The case also raises questions about what to tell patients regarding both the potential COI and when a complication occurs, regardless of whether a COI was present. Ideally, clinicians should disclose potential biases during the consent process, particularly if it is reasonable to assume that it could affect the patient’s decision. Beyond these considerations regarding consent, patients tend to view clinicians as more trustworthy when they disclosed potential COIs compared to when they did not [28, 29]. Likewise, when a complication occurs, physicians owe patients and families support and honest explanations [3]. Some clinicians may worry about the legal ramifications, particularly in more litigious medical communities, but studies suggest that lack of disclosure tends to be a primary reason patients sue clinicians when a complication occurs [23].

Courses of Action:

  1. 1.

    Minimize bias in clinical decision making and be wary of the limits of self-disclosure. There is no need to avoid all relationships with industry, but thoughtful reflection on how one manages potential biases from these relationships is crucial. Given limited ability to identify one’s own biases and the ubiquitous nature of COIs, it may be helpful to establish means for colleagues to help each other identify and manage potential bias, financial or otherwise.

  2. 2.

    Disclose relevant potential biases during the consent process, presentations, and research. People deserve a chance to weigh the information providers share with them in light of providers’ biases.

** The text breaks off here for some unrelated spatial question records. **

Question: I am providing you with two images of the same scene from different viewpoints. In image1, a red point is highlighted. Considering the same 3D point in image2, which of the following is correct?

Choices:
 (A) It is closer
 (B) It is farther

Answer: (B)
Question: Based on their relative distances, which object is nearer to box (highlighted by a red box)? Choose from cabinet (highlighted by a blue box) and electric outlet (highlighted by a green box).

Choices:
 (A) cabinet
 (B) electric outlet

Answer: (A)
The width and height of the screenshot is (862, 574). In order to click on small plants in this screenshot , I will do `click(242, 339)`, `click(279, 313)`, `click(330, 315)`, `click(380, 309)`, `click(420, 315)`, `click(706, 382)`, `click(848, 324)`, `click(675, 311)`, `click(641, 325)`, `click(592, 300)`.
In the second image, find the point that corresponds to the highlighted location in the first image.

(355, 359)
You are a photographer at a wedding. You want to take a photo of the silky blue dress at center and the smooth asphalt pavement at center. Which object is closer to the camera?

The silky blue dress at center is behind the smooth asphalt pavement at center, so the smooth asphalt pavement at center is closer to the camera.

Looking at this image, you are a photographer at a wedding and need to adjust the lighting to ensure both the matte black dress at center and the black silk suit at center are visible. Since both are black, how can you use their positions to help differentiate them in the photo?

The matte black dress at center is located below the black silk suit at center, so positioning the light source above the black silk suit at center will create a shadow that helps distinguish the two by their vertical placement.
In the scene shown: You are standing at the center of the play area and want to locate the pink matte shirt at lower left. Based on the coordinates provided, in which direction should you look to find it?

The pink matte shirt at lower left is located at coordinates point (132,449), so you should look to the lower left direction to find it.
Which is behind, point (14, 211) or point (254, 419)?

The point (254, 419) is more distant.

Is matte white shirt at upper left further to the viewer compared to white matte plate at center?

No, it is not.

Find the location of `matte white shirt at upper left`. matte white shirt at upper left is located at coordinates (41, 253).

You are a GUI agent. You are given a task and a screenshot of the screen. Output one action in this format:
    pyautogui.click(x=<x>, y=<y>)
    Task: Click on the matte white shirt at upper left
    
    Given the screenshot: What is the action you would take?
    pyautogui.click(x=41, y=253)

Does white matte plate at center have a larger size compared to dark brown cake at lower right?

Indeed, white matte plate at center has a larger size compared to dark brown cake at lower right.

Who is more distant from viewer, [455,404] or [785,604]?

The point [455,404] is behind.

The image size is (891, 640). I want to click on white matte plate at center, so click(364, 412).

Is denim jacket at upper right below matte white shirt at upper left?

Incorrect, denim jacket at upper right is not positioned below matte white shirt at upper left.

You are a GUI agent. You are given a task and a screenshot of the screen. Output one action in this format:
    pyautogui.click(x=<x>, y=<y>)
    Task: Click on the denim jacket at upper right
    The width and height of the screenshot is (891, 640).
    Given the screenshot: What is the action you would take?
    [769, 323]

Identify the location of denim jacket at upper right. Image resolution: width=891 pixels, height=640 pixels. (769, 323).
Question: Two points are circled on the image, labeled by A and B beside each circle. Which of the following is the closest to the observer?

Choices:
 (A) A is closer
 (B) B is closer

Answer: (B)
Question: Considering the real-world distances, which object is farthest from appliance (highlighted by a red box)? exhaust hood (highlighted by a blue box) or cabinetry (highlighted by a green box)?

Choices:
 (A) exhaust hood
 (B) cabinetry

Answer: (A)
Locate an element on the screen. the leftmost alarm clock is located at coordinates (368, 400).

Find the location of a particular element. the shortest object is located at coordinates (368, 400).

This may require more than a disclosure slide at the beginning of a talk. When having informed consent discussions with patients, consider what a reasonable person would want to know to make an informed decision (reasonable patient standard) [30].

  3. 3.

    Provide patients and families an explanation and support when a complication or error occurs, unless it would cause undue harm. Generally, patients and families deserve an explanation of what happened, why it happened, and next steps, both in terms of their care and of preventing future errors if applicable. A rare exception is if disclosure of certain information would cause undue harm.Footnote 3

Questions to Consider:

  1. 1.

    What are potential biases associated with your professional relationships? How do you manage this potential bias?

  2. 2.

    What do you tell patients and families when a complication or error occurs? What support or resources does your practice have to help you navigate these situations professionally and personally?

Conclusion

A wide array of ethical challenges can arise in IR practice. As the specialty evolves, it is important to consider these challenges and specialty-specific perspectives on how best to navigate them. This primer attempts to provide a common language and practical approach to salient ethical issues in IR practice, including requests for potentially inappropriate procedures, surrogate decision making, informed consent, and managing conflicts of interest and complications. Questions are used to stimulate discussion and relevant citations are provided for further reading. It is our hope that this work will serve to guide discussion-based training in applied ethics in IR while inspiring further research in this area.